BEGIN Data shown

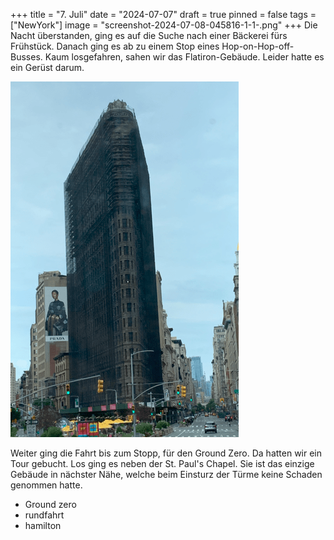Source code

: +++
title = "7. Juli"
date = "2024-07-07"
draft = true
pinned = false
tags = ["NewYork"]
image = "screenshot-2024-07-08-045816-1-1-.png"
+++
Die Nacht überstanden, ging es auf die Suche nach einer Bäckerei fürs Frühstück. Danach ging es ab zu einem Stop eines Hop-on-Hop-off-Busses. Kaum losgefahren, sahen wir das Flatiron-Gebäude. Leider hatte es ein Gerüst darum. 

![Flatiron-Gebäude](screenshot-2024-07-08-050758.png)

Weiter ging die Fahrt bis zum Stopp, für den Ground Zero. Da hatten wir ein Tour gebucht. Los ging es neben der St. Paul's Chapel. Sie ist das einzige Gebäude in nächster Nähe, welche beim Einsturz der Türme keine Schaden genommen hatte.

* Ground zero
* rundfahrt
* hamilton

END Data shown

◆ Task instructions ◆
Which lines of the records above hold the word "screenshot"? Copy each one out.

◆ Expected answer ◆
image = "screenshot-2024-07-08-045816-1-1-.png"
![Flatiron-Gebäude](screenshot-2024-07-08-050758.png)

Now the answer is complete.